Sight is a vastly more important foraging sense for fish than smell or sound, Rabideau said.

Fish do not sense direction of smell, he said.

“If you put a scented bait or milk overboard in a lake, it’s just a bunch of clouds of smell, strong here, weak here and void here,” Rabideau said. “They can’t track on smell. … The only place where you can make a case for smell being an attractant is in a river, because the smell is going down the river.”

He also discounts the importance of sound.

“A lot of baits, manufacturers put rattles in them,” he said. “It makes absolutely no sense because that is a high-frequency noise, and fish are not attuned to high frequencies. You’re wasting your money buying fish lures that rattle, yet you see tons of them in the catalog.”

Matching lure color, brightness and contrast to water temperature is the key to fishing, he said.

Various fish species have optimum water temperature ranges, which Rabideau lists in his book. He classifies the optimum range as “cool.” Below optimum is labeled “cold” and above optimum as “warm.”

Water color also can range from blue to green to turbid, which also makes a difference in lure choice.

“Every lure color combination has a narrow band where it’s effective,” he said.

“When it’s (the water) cold, it takes a lot to excite them,” Rabideau said. “That’s when the silvers and the real bright lures will excite a fish. When it warms up to the cool range, then you’ve got to tone down to less bright colors.”
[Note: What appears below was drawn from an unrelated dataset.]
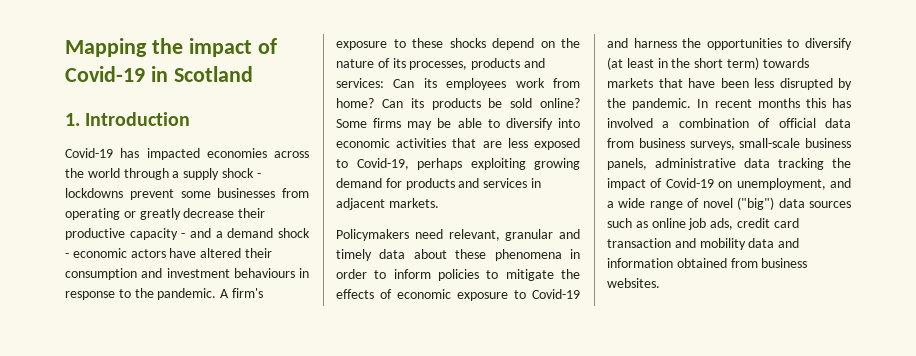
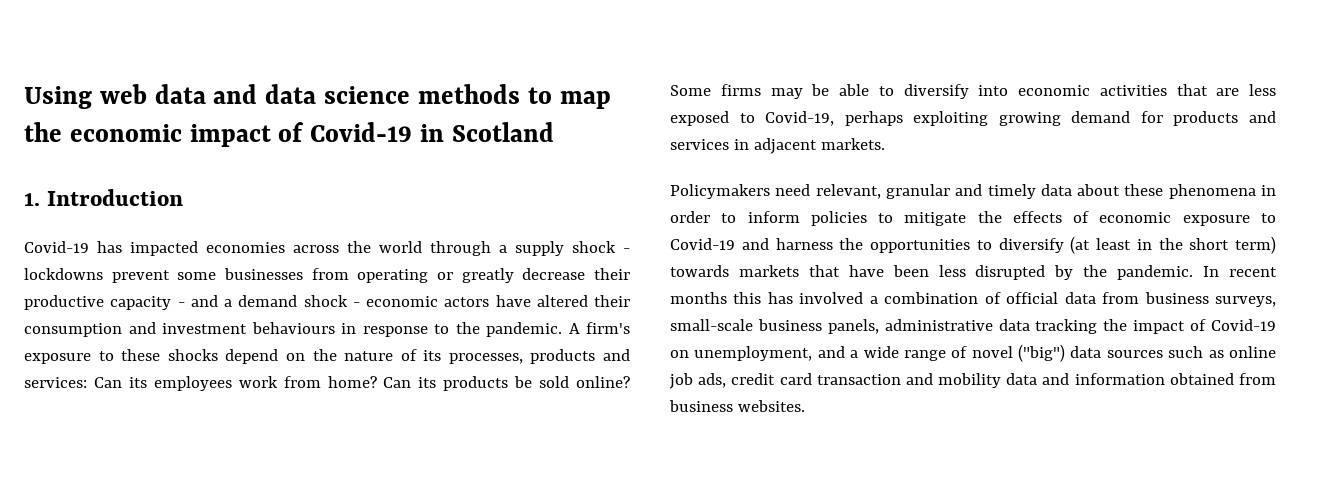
[65,38,183,57] Mapping the -> [24,84,611,109] [24,122,182,142] Using web data and data science methods to map the economic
In blue water, a lot of colors work, he said. In green water, silver, fluorescent red or orange and chartreuse are good. In muddy water, try a combination of gold, chartreuse and black.

Fluorscent orange lures in turbid water look tan, almost the color of the water.
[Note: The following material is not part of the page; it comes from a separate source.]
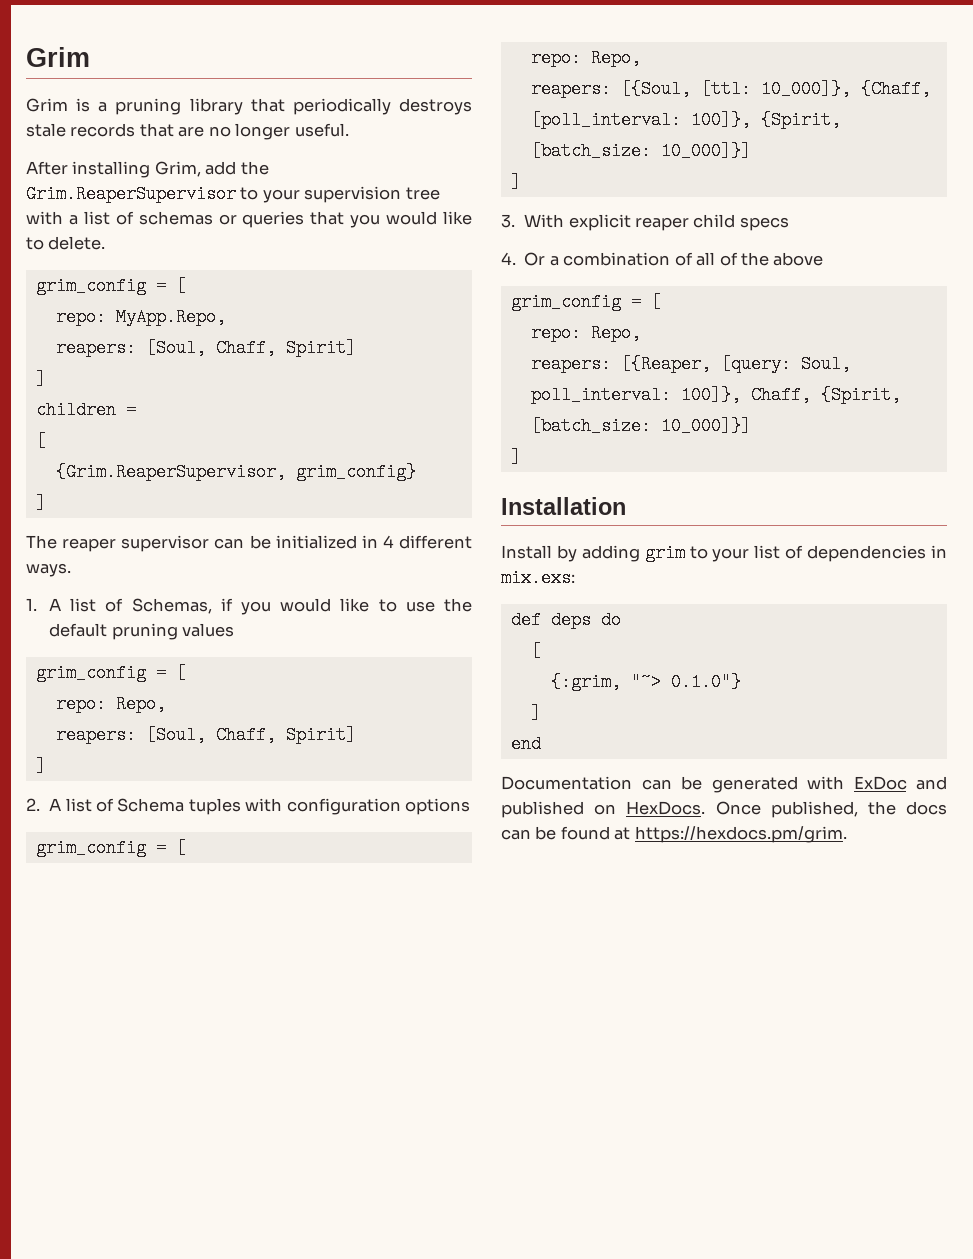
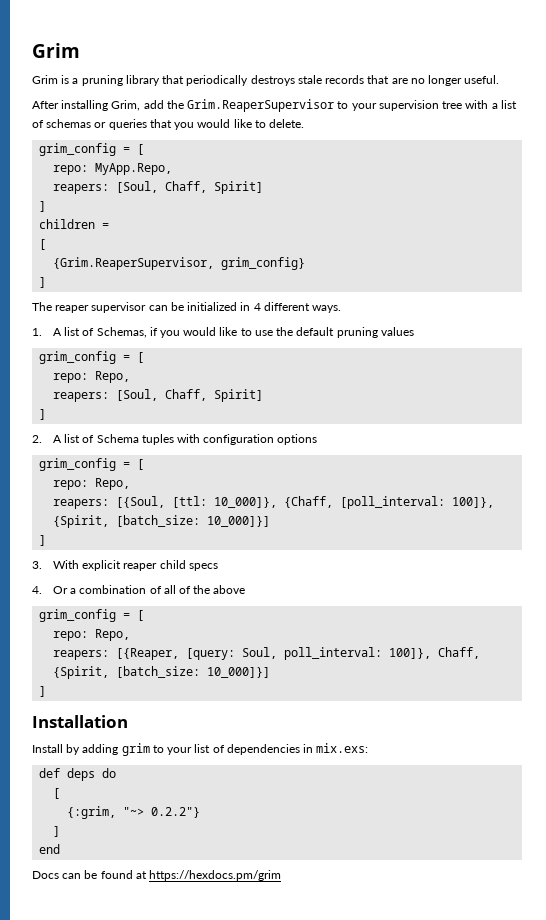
[670,673,741,691] 0.1.0"} -> [151,807,201,818] 0.2.2"}
[501,776,947,793] [501,801,947,818] Documentation can be generated with ExDoc and published on HexDocs. Once published, the docs -> [32,871,59,879] Docs
[634,826,847,843] https://hexdocs.pm/grim. -> [149,870,282,881] https://hexdocs.pm/grim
Rabideau also is death on camouflaged lures.

“You don’t want your lure to take on the camouflaging of the bait,” he said. “Why would you want to camouflage a lure or bait so fish can’t see it. I want my lures to be killed by the fish.

“You want to get away from lures that are decorated like a fish. The only reason they do that is to sell the lures to the fishermen, because he thinks whatever he uses has to look like a bait fish.”